Abstract:We investigate the problem of multimodal search of target modality, where the task involves enhancing a query in a specific target modality by integrating information from auxiliary modalities. The goal is to retrieve relevant objects whose contents in the target modality match the specified multimodal query. The paper first introduces two baseline approaches that integrate techniques from the Database, Information Retrieval, and Computer Vision communities. These baselines either merge the results of separate vector searches for each modality or perform a single-channel vector search by fusing all modalities. However, both baselines have limitations in terms of efficiency and accuracy as they fail to adequately consider the varying importance of fusing information across modalities.
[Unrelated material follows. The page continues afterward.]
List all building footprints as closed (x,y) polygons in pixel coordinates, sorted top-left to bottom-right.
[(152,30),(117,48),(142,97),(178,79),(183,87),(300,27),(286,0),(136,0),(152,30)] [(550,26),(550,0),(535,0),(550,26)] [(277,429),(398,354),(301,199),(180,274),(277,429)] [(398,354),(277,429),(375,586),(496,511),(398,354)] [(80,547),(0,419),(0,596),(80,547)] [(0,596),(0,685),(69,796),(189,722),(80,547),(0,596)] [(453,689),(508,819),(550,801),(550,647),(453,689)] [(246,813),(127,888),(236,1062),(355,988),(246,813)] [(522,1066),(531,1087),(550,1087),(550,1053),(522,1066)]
To overcome these limitations, the paper proposes a novel framework, called MUST. Our framework employs a hybrid fusion mechanism, combining different modalities at multiple stages. Notably, we leverage vector weight learning to determine the importance of each modality, thereby enhancing the accuracy of joint similarity measurement. Additionally, the proposed framework utilizes a fused proximity graph index, enabling efficient joint search for multimodal queries. MUST offers several other advantageous properties, including pluggable design to integrate any advanced embedding techniques, user flexibility to customize weight preferences, and modularized index construction. Extensive experiments on real-world datasets demonstrate the superiority of MUST over the baselines in terms of both search accuracy and efficiency. Our framework achieves over 10x faster search times while attaining an average of 93% higher accuracy. Furthermore, MUST exhibits scalability to datasets containing more than 10 million data elements.